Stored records

BEGIN

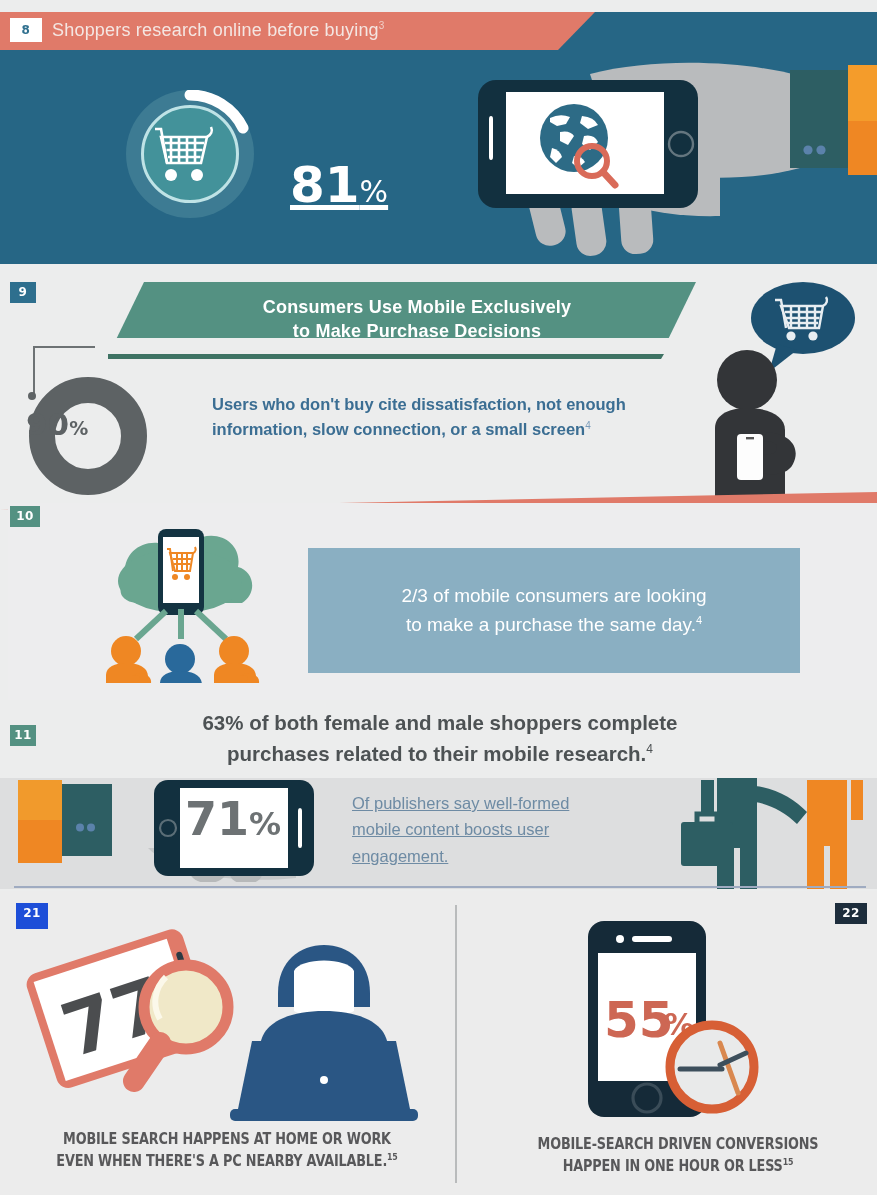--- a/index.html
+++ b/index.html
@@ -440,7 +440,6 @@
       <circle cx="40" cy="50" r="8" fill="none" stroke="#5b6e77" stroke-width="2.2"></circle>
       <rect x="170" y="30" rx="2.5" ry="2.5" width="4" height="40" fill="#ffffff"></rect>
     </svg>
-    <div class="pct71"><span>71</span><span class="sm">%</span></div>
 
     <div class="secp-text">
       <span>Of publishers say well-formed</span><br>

END

[YOUR INSTRUCTIONS] Where an image appears in the data, skip it, and return the rest verbatim.

[SOLUTION TO THE PROBLEM]
--- a/index.html
+++ b/index.html
@@ -440,7 +440,6 @@
       <circle cx="40" cy="50" r="8" fill="none" stroke="#5b6e77" stroke-width="2.2"></circle>
       <rect x="170" y="30" rx="2.5" ry="2.5" width="4" height="40" fill="#ffffff"></rect>
     </svg>
-    <div class="pct71"><span>71</span><span class="sm">%</span></div>
 
     <div class="secp-text">
       <span>Of publishers say well-formed</span><br>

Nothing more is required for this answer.